Everything in this life will pass. True happiness does not lie in money or in the material world. “Death,” which is often ignored or treated as a forbidden subject, should be viewed instead as a catalyst to living fulfilling, meaningful lives. This present journey is a precious one – so why not live it in goodness, gratitude, humility and kindness, fulfilling our responsibilities with good thoughts, words and deeds.



  1. Should people fear death in any capacity? Why should/shouldn’t people fear death?

If we were to live forever, life would be unbearable! People should not fear death. It is bound to happen any time, any day and at any place.  This is the universal truth.

If one has lived a good, worthwhile life in purity and goodness, one should not fear death. To quote from my book, “Just as an Olympic athlete could never win without proper preparation, so we cannot achieve the goal of a peaceful final departure unless we are ready. After years of preparation, the athlete looks forward to the Games. We, too, can actually await the final passage without any fear – in fact, with anticipation and complete satisfaction – but only if we have prepared ourselves for it.

“It is never too late to start. Recognise the value and importance of being prepared: by living a life of good deeds, by fulfilling our responsibilities, by elevating ourselves above the web of worldly illusions, by moving towards a higher plane. Such a person is ready to face death without any fear. Here is a person ready to embrace the opportunity to enter a new world in happiness and peace. Here is a person totally in love with death.”

  1. Your book includes narratives from people from all walks of life.  What is one of your favorite stories that you share in the book?

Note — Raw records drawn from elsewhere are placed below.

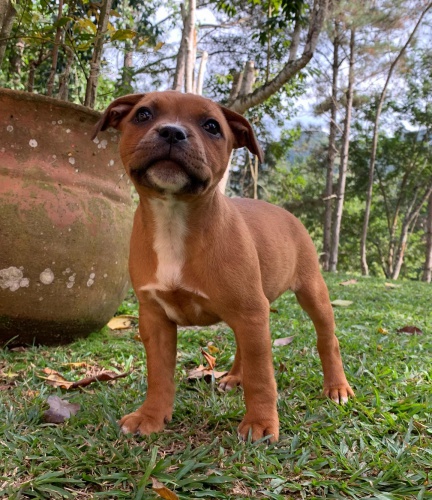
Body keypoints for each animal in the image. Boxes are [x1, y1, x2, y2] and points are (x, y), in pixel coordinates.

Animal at [92, 91, 354, 442]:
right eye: (143, 115)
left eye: (212, 126)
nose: (172, 132)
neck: (174, 218)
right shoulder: (155, 318)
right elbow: (159, 374)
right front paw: (151, 416)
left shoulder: (250, 311)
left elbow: (262, 377)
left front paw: (260, 423)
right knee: (248, 346)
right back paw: (233, 376)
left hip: (311, 292)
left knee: (327, 339)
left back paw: (336, 386)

As an author, all stories are equally dear to me and carry their own unique messages. However, out of all the chapters, four topics – on “Time,” “Money,” “Grief” and “Preparedness” –  are very critical and preferred by me.



  1. You are a member of one of the most influential and affluent families in India, yet you eschew wealth and power.  Isn’t that a contradiction?


All wealth and power are temporary.  Once you leave this world, the wealth and power are left behind. Actually, power comes from being humble, tolerant and loving, not from being wealthy. If we are humble, people will remember us after we die. That is power! So, we need to take care of our souls.



  1. Out of all your achievements, what is your greatest accomplishment in life?


My greatest accomplishment is that I have been able to write this book. Everything in this world is temporary but a book remains forever!  It gives me immense satisfaction to know that I have been able to reach out to people and give them some sort of comfort.










  1. If you were to die tomorrow, would you honestly be able to say that you have accomplished everything you were meant to do?


Life is not about accomplishments but about the purity of our soul. If, at the time of final departure, I find that my soul is pure, I have achieved everything!



  1. What is the number one thing you hope readers take away from your book?


The number one thing that the readers, I hope, will take away from my book is the constant reminder that our time in this world is limited and for the time left we should live in happiness, goodness and humility rather than in greed, jealousy and anger, running after money or pursuing material wealth.  If I can bring about such a change in the minds of the people, I would have achieved my goal.


We need to constantly remember that this whole life is an illusion; we have come to go. So, let’s start living with a sense of detachment and not get caught in the web of pursuing temporary happiness in the form of material goods, wealth and power.


I also hope that people understand from the book that death is a great equalizer. All people – achievers, non-achievers, everybody – will all eventually be reduced to 3.5 kgs of dust! So, it’s not about achieving and not achieving – it is about the purity of the soul.